Since then, the U.S. Bureau of Land Management and ConocoPhillips have worked to revise a plan for the massive project.

A carbon disaster

In addition to adding more than 280 million metric tons of CO2 to the atmosphere, Willow would likely spur even more oil projects in Western Arctic, which contains enough fossil fuels that, if burned, would equal more than twice the carbon emissions of burning all the oil that the Keystone XL pipeline would have carried over its 50-year lifespan

“No other oil and gas project has greater potential to undermine the Biden administration’s climate goals, so moving forward with it would be unconscionable,” said Karlin Itchoak, Alaska senior regional director for The Wilderness Society. “If this project were to move forward, it would result in the production and burning of at least 30 years of oil at a time when the world needs climate solutions and a transition to clean energy.

“Everyone – particularly the president – should remember that BLM’s recommendation is not final,” Itchoak added. “This administration still has time to stop this project for the good of the global community.”

Ground zero for climate change

The Arctic is ground zero for climate change, where temperatures are rising two to four times faster than the rest of the planet. Villages are eroding into the sea, thawing permafrost is making infrastructure insecure and food sources are disappearing.

At approximately 23 million acres, BLM lands in the Western Arctic make up the largest single remaining unit of wild public land in America—bigger than 10 Yellowstone National Parks, and nearly the size of the state of Indiana. Under the area’s Integrated Activity Plan, nearly half of the NPR-A’s lands are set aside for special protection in designated “Special Areas.”

It is the cultural homeland and subsistence area for Alaska Native communities and supports robust, wild ecosystems and resources on which those communities depend: Caribou, geese, loons, salmon, polar bears and bowhead whales.

If approved, the Willow Master Development Plan would involve the globally unique Teshekpuk Lake Special Area.

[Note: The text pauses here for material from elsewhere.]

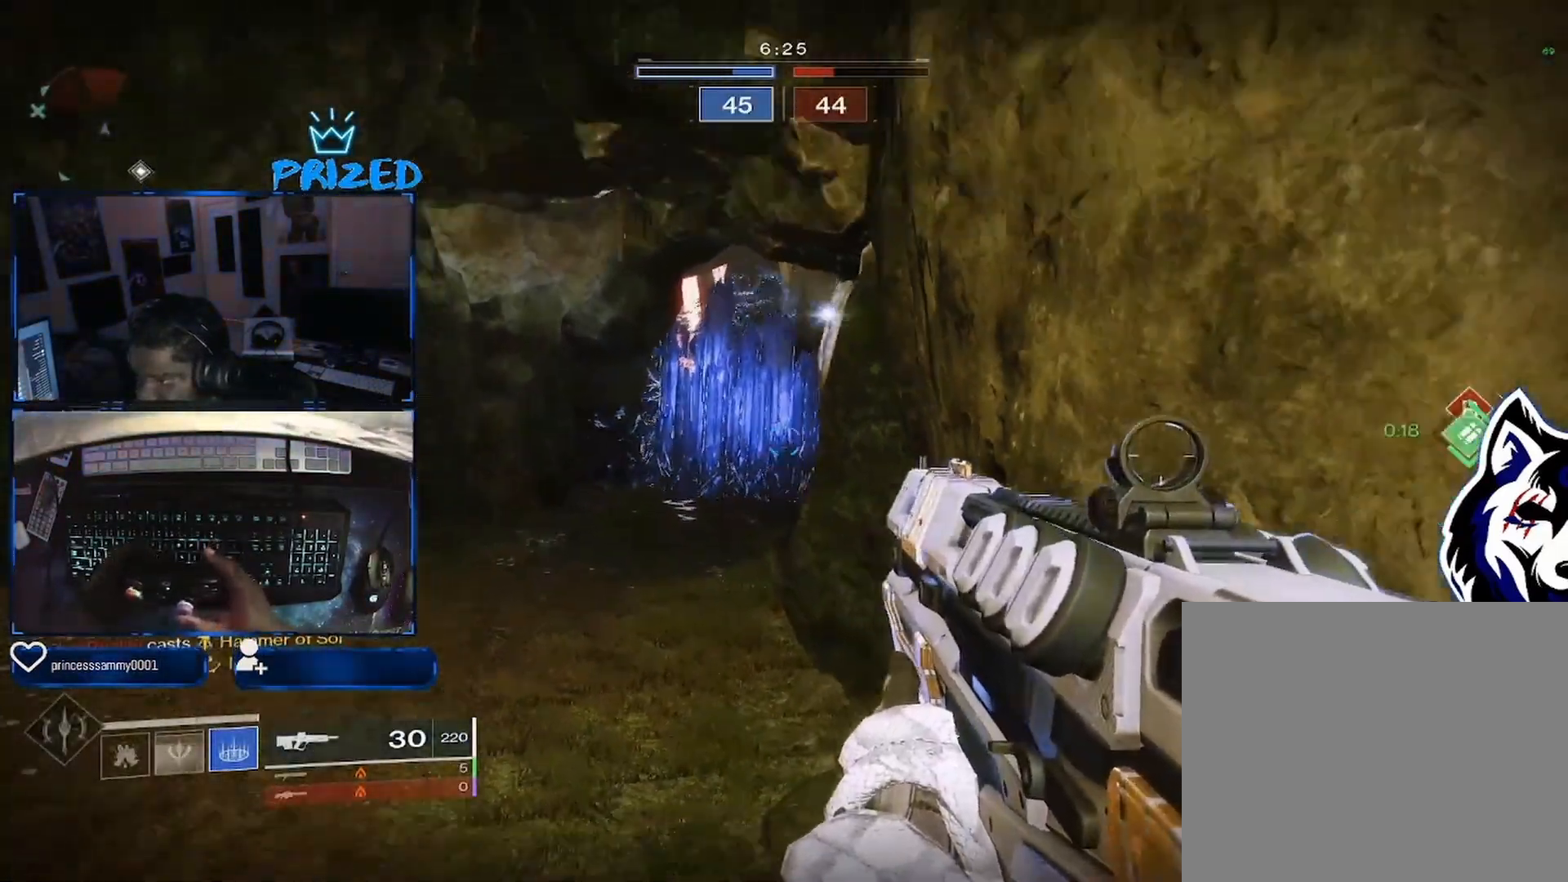
{"buttons": ["L2", "R2"], "left_stick": "left", "right_stick": "up-right", "events": [[17, "L2", "down"], [67, "R2", "down"], [117, "right_stick", "down"], [183, "R2", "up"], [250, "R2", "down"], [350, "right_stick", "right"], [400, "R2", "up"], [483, "R2", "down"], [500, "right_stick", "up-right"]]}
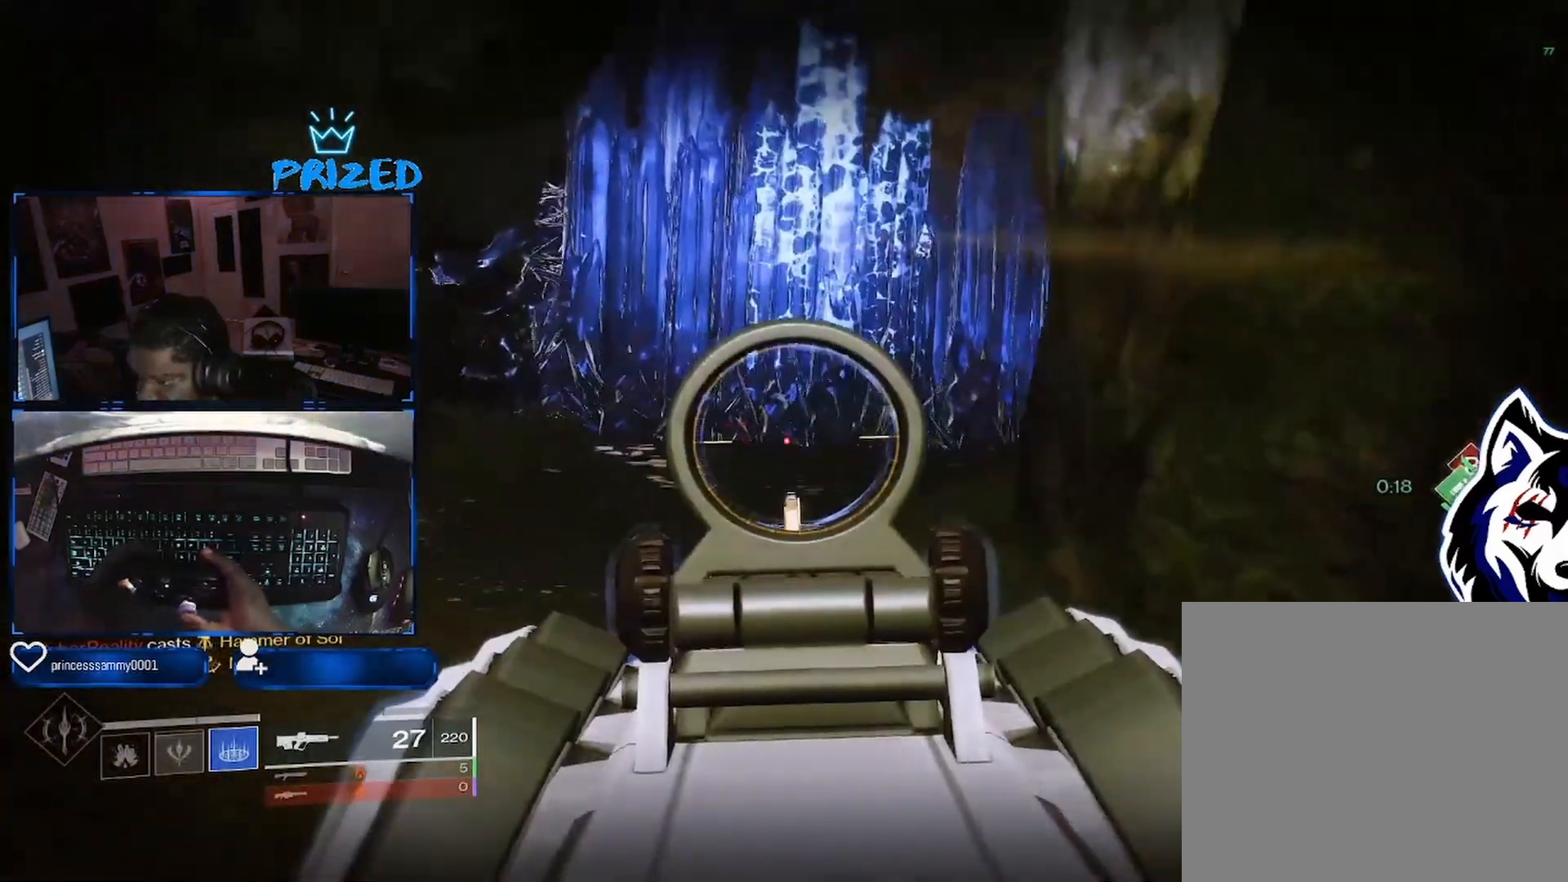
{"buttons": ["L2"], "left_stick": "left", "right_stick": "right", "events": [[83, "R2", "up"], [150, "R2", "down"], [167, "right_stick", "down-right"], [417, "right_stick", "right"], [500, "R2", "up"]]}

For decades, this area has been protected and recognized for its ecological importance to millions of migratory birds, and serves as the calving ground and insect relief area for one of the region’s four caribou herds.

By producing tens of millions of barrels of oil every year for 30 years, the Willow project would accelerate the climate crisis and lead to devastating consequences for wildlife, water resources and subsistence hunting in the Arctic.

The Biden administration must respect the science and protect our climate by stopping Willow.



The Wilderness Society is the leading conservation organization uniting people to care for America’s wild places. Founded in 1935, and now with more than one million members and supporters, The Wilderness Society has led the effort to permanently protect 111 million acres of wilderness and to ensure sound management of our shared national lands.